阪急・オリックス一筋46年 松本正志が選出した「投手ベスト5」「打者ベスト5」 (3ページ目)
── イチローに次ぐ2番目は誰でしょうか?
松本 福本豊さんです。シーズン106盗塁(1972年)、13年連続盗塁王。足はもちろん速かったですが、盗塁は、ふつうの選手よりかなり手前でスライディングしていましたね。福本さんが四球で出塁して二盗、バントで三塁に送って、犠牲フライ。ノーヒットで先制点を挙げるのが、阪急黄金時代の得点パターンでした。また、最近では珍しい「スリコギ型バット」でボールにぶつけるように打って、通算208本塁打とパンチ力もありました。
── 次は誰でしょうか。
松本 吉田正尚(現・レッドソックス)です。正尚は四球が多くて三振が少なく、チャンスに強い。イチローや福本さんにも共通したのですが、チャンスに打てなくても「あいつが打てないのなら仕方ない」と思わせる打者でした。そのような雰囲気を醸し出しているのが、今なら森友哉です。昨年の西武との開幕戦で9回に同点本塁打。頼りになるところを見せてくれています。西武在籍時からいい場面で打つイメージがありましたが、オリックスに移籍してもそこは変わりません。
── 4人目をお願いします。
松本 加藤英司さんです。阪急黄金時代の不動の3番打者で、通算2055安打を放ち、首位打者2回、打点王3回。左打席から、内角低めの球をレフト前に持っていく技術の高い打撃が印象的でした。
── 最後の5人目はどなたになりますか。
松本 石嶺和彦です。彼は捕手で入団したのですが、左膝半月板を痛めてDHでの出場がほとんどでした。右手でリンゴを握りつぶしてしまうほどの握力、強いリストの持ち主で、パンチ力がすごかった。

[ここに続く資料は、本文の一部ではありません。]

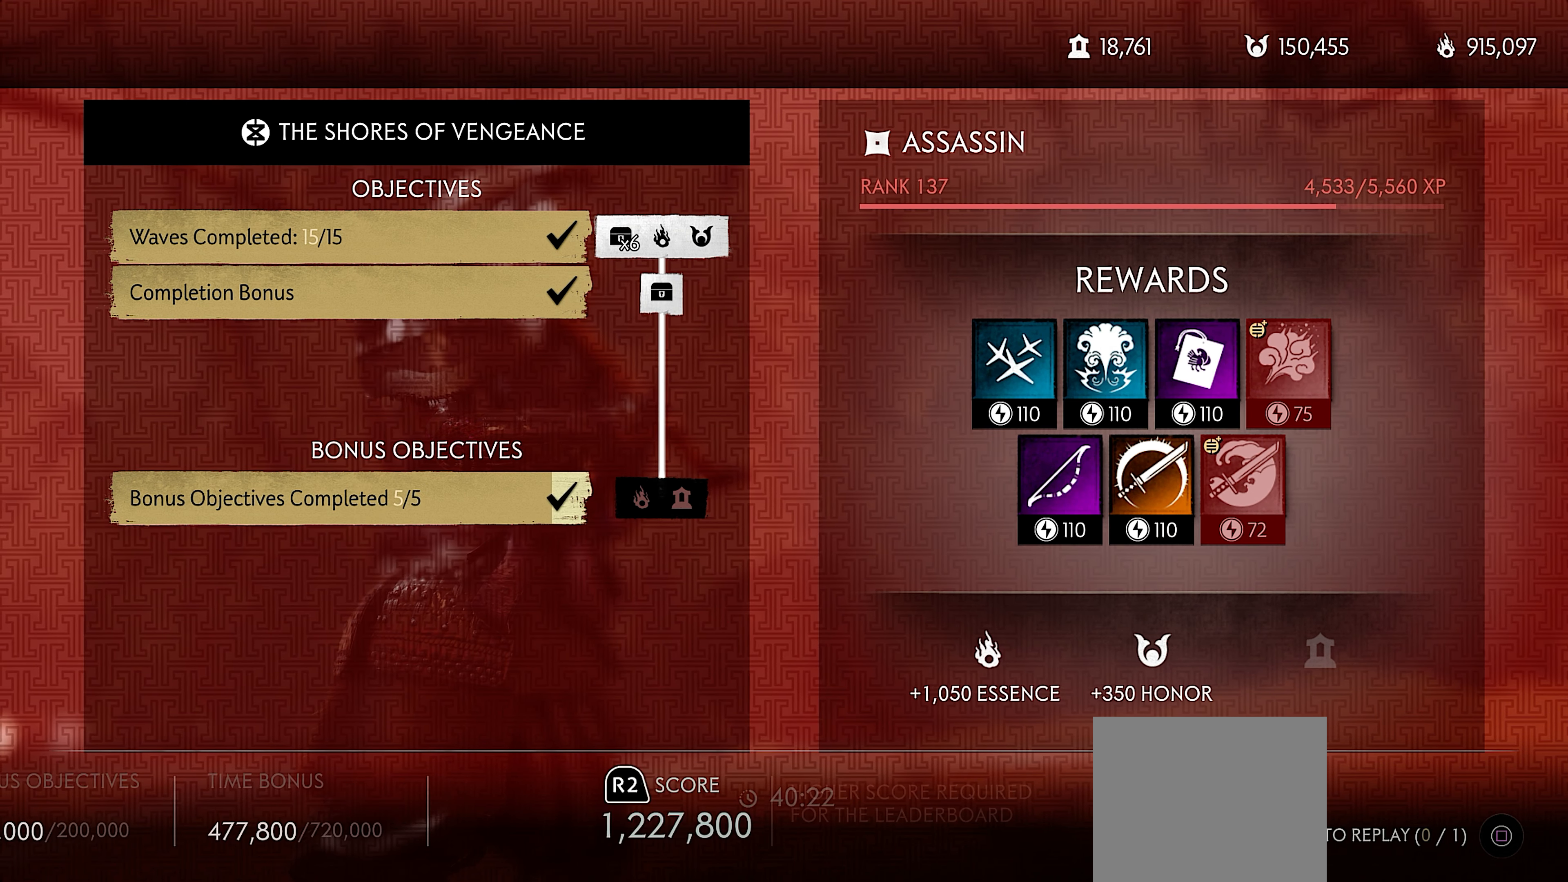
{"buttons": ["R2"], "left_stick": "center", "right_stick": "center", "events": []}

三振の少ない打者で、当時の日本記録である「56試合連続出塁」をつくったのも納得です。
今年3月末にオリックスを定年退職した松本正志氏(写真中央) photo by Sankei Visualこの記事に関連する写真を見る
【阪急4連覇とオリックス3連覇を比較】
── 阪急4連覇の時代と、昨年まで3連覇のオリックスとの相違点は?
松本 阪急時代は福本豊さんや簑田浩二さんら1、2番に足があって、下位の打者もパンチ力があって、一発長打を秘めていました。大熊忠義さん、大橋穣さん、中沢伸二さんたちがそうです。現在のオリックスはデータを重視し、相手チームが嫌がる打順を何通りも考えている気がします。